It’s not unusual these days to have a lender request a “letter of explanation” from a home buyer or someone who is refinancing their current property. I letter of explanation (or LOE) is often used to help provide more information to the underwriter or lender based on information that is disclosed on an application or credit report. LOE’s may address anything from gaps in employment to inquires on a credit report and is intended to help explain or add support to the transaction. If a borrower has had an extenuating circumstance and is trying to have an exception made to an underwriting guideline, they may be asked to write a LOE.
I’m seeing a trend where home owners are refinancing their current home as “owner occupied” and then weeks after closing, try buying another home as “owner occupied”. You cannot have two owner occupied homes. It’s really that simple.
I’ve had a couple of surprised people contact me who thought they could buy a home just following a refinance only to learn by their mortgage originator that they have to finance the new home as an investment property. Financing an investment property not only offers a slightly higher interest rate than a mortgage for a primary residence, it also has tougher guidelines with higher down payment requirements and greater reserves (savings).

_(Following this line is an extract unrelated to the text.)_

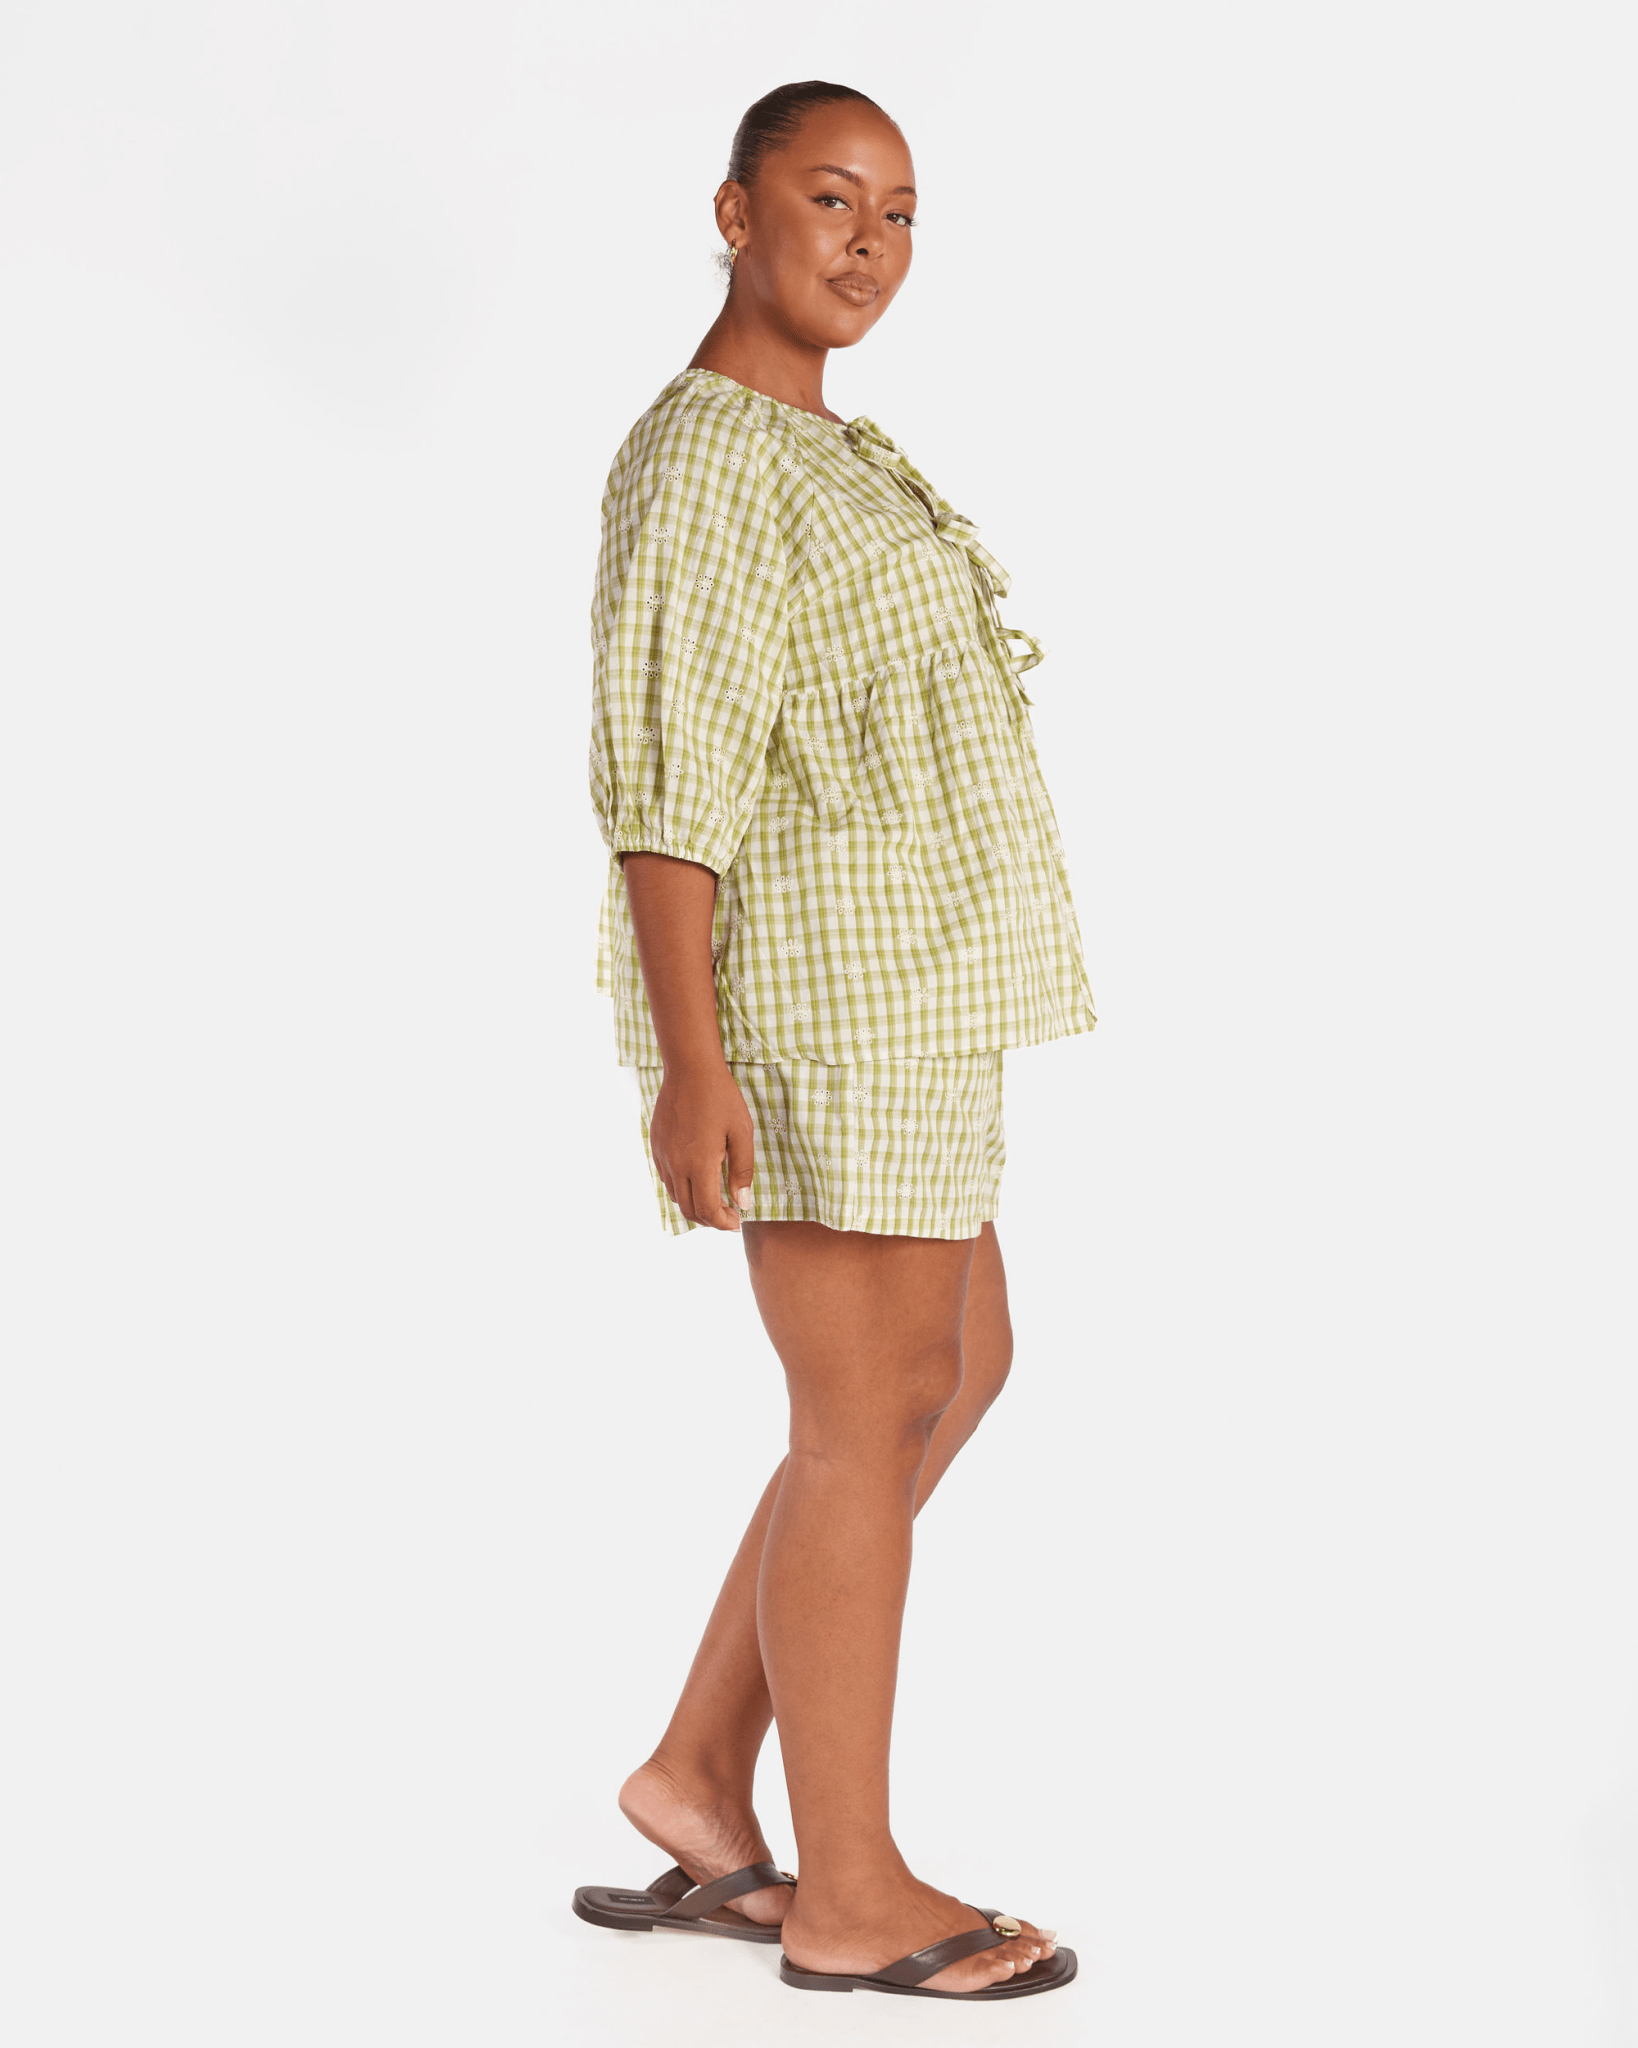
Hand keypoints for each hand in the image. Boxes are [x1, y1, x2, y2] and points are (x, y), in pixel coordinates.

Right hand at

If you are considering refinancing your primary residence and possibly buying another home, you should discuss this with your mortgage originator as soon as possible. You will be signing a deed of trust which has language that you intend to occupy that home for 12 months. Some folks might feel that the “intending to occupy” means that they can refinance as owner occupied and a couple months later buy “owner occupied” and odds are, they will be caught. It may be purely unintended for this to happen, but be prepared for the possibility the new purchase to be treated as an investment property, even if you’re going to live there.
If you’re considering taking advantage of the lower home prices and lower rates, you may want to delay your refinance of your current “primary residence” or talk to your mortgage originator about refinancing your current home as an investment property. Your next purchase might qualify as a second home, however the property typically needs to be about 50 miles away from your primary residence (the one you just refinanced) and it is the underwriter’s call on whether or not the second home “makes sense”…this can be a real grey area.
Life happens and we know plans change. Be upfront with your mortgage professional if you’re thinking about buying a home. You may want to ask them to verify with your personal scenario with an underwriter. Finding yourself in the middle of a transaction to buy your next home and having it declined as owner occupied can be an expensive experience.